Quando perdeu o emprego em Suzano, e conseguiu vaga numa fábrica de papel em São Paulo, foi Savério quem o ajudou a encontrar a casa em que se instalou com a família em Pirituba.

"Numa tarde, depois de uma reunião na fábrica de papel, o rapaz da greve [Savério] me disse que não tinha como voltar para casa. Falei que ele poderia ficar conosco", afirma.

Nascido na pequena Jambeiro, no Vale do Paraíba (SP), Correa perdeu o pai ainda criança, e a família perdeu tudo. Sem moradia, aos oito anos de idade, ele e a mãe passaram dois anos errando entre a caridade alheia, os asilos para pobres e as casas das famílias onde a mãe trabalhava como empregada doméstica.

"Saía da escola sem saber onde ia dormir e fiquei marcado por isso. Cresci com muita dó de quem não tem onde passar a noite", conta ele, que parou de estudar no segundo ano do ensino fundamental para iniciar o trabalho numa fábrica de vidros aos dez anos.

Naquele janeiro de 1970, em Pirituba, Savério passou a noite dormindo no chão da cozinha da casa da família Correa. Disse que uma amiga iria buscá-lo no dia seguinte.

A amiga não apareceu, e Savério acabou ficando outra noite e, então, mais uma. "A casa era pequena, e minha esposa, Lourdes, se incomodou. Avisei que não daria mais para ele ficar por lá", lembra. "Mas foi bem naquela noite que tudo aconteceu."

Durante a madrugada, Correa ouviu um barulho à porta. Levantou da cama e diz ter se surpreendido ao encontrar Savério na sala já com uma arma na mão. Pegou um revólver antigo que mantinha em casa e que diz nunca ter usado até então. Achou que eram ladrões. Disparou um tiro de alerta para o alto. Aos gritos de "polícia", começaram a atirar para dentro de sua casa.

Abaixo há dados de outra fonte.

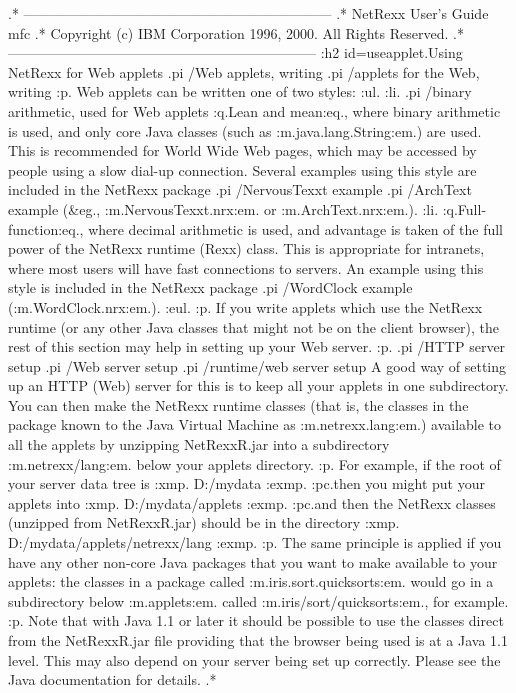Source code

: .* ------------------------------------------------------------------
.* NetRexx User's Guide                                              mfc
.* Copyright (c) IBM Corporation 1996, 2000.  All Rights Reserved.
.* ------------------------------------------------------------------
:h2 id=useapplet.Using NetRexx for Web applets
.pi /Web applets, writing
.pi /applets for the Web, writing
:p.
Web applets can be written one of two styles:
:ul.
:li.
.pi /binary arithmetic, used for Web applets
:q.Lean and mean:eq., where binary arithmetic is used, and only core
Java classes (such as :m.java.lang.String:em.) are used.  This is
recommended for World Wide Web pages, which may be accessed by people
using a slow dial-up connection.
Several examples using this style are included in the NetRexx package
.pi /NervousTexxt example
.pi /ArchText example
(&eg., :m.NervousTexxt.nrx:em. or :m.ArchText.nrx:em.).
:li.
:q.Full-function:eq., where decimal arithmetic is used, and advantage is
taken of the full power of the NetRexx runtime (Rexx) class.
This is appropriate for intranets, where most users will have fast
connections to servers.
An example using this style is included in the NetRexx package
.pi /WordClock example
(:m.WordClock.nrx:em.).
:eul.
:p.
If you write applets which use the NetRexx runtime (or any other Java
classes that might not be on the client browser), the rest of this
section may help in setting up your Web server.
:p.
.pi /HTTP server setup
.pi /Web server setup
.pi /runtime/web server setup
A good way of setting up an HTTP (Web) server for this is to keep all
your applets in one subdirectory.  You can then make the NetRexx runtime
classes (that is, the classes in the package known to the Java Virtual
Machine as :m.netrexx.lang:em.) available to all the applets by
unzipping NetRexxR.jar into a subdirectory :m.netrexx/lang:em. below
your applets directory.
:p.
For example, if the root of your server data tree is
:xmp.
D:/mydata
:exmp.
:pc.then you might put your applets into
:xmp.
D:/mydata/applets
:exmp.
:pc.and then the NetRexx classes (unzipped from NetRexxR.jar) should be in
the directory
:xmp.
D:/mydata/applets/netrexx/lang
:exmp.
:p.
The same principle is applied if you have any other non-core Java
packages that you want to make available to your applets: the classes in
a package called :m.iris.sort.quicksorts:em. would go in a subdirectory
below :m.applets:em. called :m.iris/sort/quicksorts:em., for example.
:p.
Note that with Java 1.1 or later it should be possible to use the
classes direct from the NetRexxR.jar file providing that the browser
being used is at a Java 1.1 level.  This may also depend on your server
being set up correctly.  Please see the Java documentation for details.
.*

"Atiraram para matar, mas não pegou. Levei um tiro de raspão na cabeça, que arrancou esse pedaço da minha orelha, ó", conta ele, tocando uma falha na parte alta da orelha direita. "E se matassem as crianças? E se matassem minha mãe? Nosso senhor Jesus Cristo guardou."

Sandro, seu filho mais novo, tinha dez anos, mas se lembra de detalhes daquela madrugada. "A pólvora dos tiros caía no meu braço e levantava bolhas", relata.

"Quando consegui sair da casa, vi meu pai sentado no meio fio, algemado e de pijamas. Ele, minha mãe e o rapaz foram levados. Para onde? Por quê? A gente não estava entendendo nada."

Os homens que haviam se identificado como policiais, mesmo à paisana, integravam a temível Operação Bandeirantes (Oban), aparato repressivo do Estado, criado pelo Exército e financiado por empresários, que manteve um centro de tortura na 36ª Delegacia de Polícia, no bairro do Paraíso, zona sul de São Paulo.

Foi para lá que Correa, Lourdes e Savério foram levados para um processo registrado na Secretaria de Segurança Pública como de "averiguação de terrorismo".

"Eu era um dos mais velhos presos ali. O resto era tudo moço novo", conta ele, que tinha 33 anos.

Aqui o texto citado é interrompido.